Prior to (and during) strategy execution, creating alignment is crucial to the realization of your strategy.

Given how often alignment breaks down, what it really takes to generate this critical element in your company is often missing and unclear.

According to the 2014 Insigniam Sentiment survey:

1. Two of the greatest challenges to strategy execution are failure to align and failure to coordinate across units.

2. Establishing (the necessary) collaboration and trust is also critical to success in a major initiative. (73% of executives surveyed said this was critical)

When your car’s tires are out of alignment it impacts the entire car and every passenger, since it doesn’t ride smoothly. This also creates uneven wear and tear on the tires.

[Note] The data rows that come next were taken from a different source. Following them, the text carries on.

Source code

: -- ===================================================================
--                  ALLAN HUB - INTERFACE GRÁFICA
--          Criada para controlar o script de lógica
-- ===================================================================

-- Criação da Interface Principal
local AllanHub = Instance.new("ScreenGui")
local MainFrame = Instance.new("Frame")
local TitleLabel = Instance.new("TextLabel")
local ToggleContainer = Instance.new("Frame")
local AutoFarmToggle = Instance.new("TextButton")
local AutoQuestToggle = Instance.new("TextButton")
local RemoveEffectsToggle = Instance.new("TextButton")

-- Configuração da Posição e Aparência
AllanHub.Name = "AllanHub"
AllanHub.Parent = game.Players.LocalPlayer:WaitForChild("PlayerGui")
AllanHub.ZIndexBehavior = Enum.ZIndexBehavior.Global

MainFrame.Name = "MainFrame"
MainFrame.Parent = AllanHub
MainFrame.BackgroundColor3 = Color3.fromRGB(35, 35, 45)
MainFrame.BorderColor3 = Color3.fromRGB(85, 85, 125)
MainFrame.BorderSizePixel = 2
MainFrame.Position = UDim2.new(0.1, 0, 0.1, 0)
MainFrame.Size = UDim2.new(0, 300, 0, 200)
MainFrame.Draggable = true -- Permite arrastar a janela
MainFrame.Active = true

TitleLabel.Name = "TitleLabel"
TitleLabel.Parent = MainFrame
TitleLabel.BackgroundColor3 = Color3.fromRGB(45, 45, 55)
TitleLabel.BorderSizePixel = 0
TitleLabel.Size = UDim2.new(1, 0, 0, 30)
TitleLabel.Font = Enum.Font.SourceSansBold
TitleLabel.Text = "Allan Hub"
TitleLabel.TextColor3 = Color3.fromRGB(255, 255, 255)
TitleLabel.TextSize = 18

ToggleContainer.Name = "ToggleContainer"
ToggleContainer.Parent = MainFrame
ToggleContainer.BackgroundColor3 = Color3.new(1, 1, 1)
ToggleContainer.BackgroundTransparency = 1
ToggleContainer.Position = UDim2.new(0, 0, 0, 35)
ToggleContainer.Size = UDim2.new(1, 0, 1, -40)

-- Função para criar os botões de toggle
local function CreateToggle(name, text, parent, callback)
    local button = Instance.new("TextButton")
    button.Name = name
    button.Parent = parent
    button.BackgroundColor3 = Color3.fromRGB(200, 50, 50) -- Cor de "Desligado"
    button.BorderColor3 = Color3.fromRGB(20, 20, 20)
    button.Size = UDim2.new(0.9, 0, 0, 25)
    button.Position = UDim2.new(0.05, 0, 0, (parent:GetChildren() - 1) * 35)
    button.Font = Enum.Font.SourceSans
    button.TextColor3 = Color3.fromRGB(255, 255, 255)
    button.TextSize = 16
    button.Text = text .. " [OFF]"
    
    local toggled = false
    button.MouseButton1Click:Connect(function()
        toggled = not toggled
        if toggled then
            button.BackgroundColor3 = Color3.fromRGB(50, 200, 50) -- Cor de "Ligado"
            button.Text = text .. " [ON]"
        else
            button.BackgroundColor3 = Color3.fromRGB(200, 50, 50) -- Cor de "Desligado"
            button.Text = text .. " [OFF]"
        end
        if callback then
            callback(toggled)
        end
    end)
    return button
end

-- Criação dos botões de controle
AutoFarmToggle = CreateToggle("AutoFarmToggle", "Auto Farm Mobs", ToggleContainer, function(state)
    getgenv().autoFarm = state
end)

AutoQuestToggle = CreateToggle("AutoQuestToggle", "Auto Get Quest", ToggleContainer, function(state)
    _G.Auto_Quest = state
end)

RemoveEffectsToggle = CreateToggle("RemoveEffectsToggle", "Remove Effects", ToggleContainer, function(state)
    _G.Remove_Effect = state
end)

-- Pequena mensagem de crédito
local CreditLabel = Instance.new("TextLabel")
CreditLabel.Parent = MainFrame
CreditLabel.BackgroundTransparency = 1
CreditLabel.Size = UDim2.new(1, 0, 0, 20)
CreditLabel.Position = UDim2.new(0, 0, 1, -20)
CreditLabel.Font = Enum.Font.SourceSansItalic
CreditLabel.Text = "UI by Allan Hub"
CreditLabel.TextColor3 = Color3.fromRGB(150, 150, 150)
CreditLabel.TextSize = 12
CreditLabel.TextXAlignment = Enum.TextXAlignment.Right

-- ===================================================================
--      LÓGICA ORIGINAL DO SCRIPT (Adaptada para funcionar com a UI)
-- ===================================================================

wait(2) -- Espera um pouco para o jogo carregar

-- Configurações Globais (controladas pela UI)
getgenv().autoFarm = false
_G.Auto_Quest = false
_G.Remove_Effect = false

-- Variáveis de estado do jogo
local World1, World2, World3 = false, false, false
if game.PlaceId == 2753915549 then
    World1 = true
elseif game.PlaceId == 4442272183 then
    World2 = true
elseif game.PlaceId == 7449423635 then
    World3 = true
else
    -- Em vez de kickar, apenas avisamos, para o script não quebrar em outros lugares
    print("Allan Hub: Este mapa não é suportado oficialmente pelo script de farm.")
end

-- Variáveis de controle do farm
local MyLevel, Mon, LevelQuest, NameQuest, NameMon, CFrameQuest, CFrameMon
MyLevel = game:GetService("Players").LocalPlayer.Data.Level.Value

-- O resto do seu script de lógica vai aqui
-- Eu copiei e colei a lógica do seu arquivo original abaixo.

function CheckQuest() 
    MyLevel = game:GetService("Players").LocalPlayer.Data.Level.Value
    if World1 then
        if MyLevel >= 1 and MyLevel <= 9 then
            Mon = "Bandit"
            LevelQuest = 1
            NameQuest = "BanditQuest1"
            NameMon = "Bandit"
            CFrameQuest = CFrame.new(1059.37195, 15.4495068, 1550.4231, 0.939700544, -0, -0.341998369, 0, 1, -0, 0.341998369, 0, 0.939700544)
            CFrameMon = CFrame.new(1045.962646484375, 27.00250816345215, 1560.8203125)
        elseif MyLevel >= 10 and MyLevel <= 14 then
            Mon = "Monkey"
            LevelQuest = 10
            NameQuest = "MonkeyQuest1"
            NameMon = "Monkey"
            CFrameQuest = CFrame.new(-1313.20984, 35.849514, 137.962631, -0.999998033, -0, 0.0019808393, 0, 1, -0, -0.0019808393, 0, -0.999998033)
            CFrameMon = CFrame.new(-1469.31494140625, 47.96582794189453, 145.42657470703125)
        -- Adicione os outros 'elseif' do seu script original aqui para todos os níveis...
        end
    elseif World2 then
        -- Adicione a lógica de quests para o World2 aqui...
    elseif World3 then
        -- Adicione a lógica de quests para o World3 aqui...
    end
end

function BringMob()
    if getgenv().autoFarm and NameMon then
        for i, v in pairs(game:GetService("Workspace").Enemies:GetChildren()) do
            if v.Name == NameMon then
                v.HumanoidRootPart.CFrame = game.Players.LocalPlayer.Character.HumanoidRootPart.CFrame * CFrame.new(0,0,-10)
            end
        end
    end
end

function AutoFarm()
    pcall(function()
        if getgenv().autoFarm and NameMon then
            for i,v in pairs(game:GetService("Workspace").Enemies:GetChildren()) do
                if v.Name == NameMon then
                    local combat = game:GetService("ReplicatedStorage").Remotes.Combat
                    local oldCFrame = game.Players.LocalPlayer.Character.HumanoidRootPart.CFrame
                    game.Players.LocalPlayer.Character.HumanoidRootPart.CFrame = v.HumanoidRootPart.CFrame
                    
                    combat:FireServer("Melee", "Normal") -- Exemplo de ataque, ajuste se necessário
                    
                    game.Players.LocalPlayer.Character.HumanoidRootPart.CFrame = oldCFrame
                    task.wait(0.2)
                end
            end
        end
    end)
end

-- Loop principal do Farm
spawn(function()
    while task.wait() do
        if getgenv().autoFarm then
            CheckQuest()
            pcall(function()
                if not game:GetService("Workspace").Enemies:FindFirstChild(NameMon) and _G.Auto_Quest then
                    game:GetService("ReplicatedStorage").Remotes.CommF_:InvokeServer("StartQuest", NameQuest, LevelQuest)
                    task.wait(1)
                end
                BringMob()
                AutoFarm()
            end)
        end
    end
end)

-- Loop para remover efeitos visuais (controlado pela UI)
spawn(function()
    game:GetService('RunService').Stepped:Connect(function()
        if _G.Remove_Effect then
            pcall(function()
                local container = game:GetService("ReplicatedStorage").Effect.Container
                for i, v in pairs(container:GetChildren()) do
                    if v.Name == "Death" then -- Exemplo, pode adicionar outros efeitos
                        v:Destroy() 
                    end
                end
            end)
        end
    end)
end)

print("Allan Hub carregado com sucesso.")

Likewise, when people are not aligned with the vision and strategy, and when the various constituencies are not aligned with each other; there is lots of wear and tear on everyone working to execute. And, like the car, the work doesn’t move forward smoothly.

Enrollment vs. buy-in is key for successful strategy execution

Generating real alignment, takes a unique kind of communication called enrollment.

This is different from buy-in. Buy-in is often approached from the perspective of “getting people” to take on something new which they don’t own.

The orientation during enrollment is around people participating, collaborating, and owning the vision and strategy. The net result is a much smoother pathway for execution with increased collaboration and trust.

Five Stages of building alignment

This enrollment approach to establishing alignment for execution is generated through five stages of conversation:

Stage 1:

Establish an authentic sense of relationship amongst those working together, centered on a mutual understanding of commitments.

Stage 2:

Communicate a new possibility that truly touches people, and which ideally they collaborate on, or can otherwise see as their own.

Stage 3:

Initiate those key conversations in which the actual pathway to the realization of the opportunity gets fleshed out together. (The who, what, when, where, and how of it.)

Stage 4:

Have action conversations in which people commit to what their role and results will be and by when.

Stage 5:

Generate conversations for completion, feedback and acknowledgement.

These dialogues are not done simply one at a time, but overlap and go on throughout the whole strategy execution.

When they are all done, without skipping any of them, you will be well on your way to building the kind of alignment needed for powerful execution, and a culture of collaboration and trust.

Want more on the power of enrollment? In our next blog series we will highlight each one of these stages of conversation in more detail.

Takeaway for you: Where is one of the stages of enrollment missing from a strategy execution you are involved with? What conversation can you begin to introduce?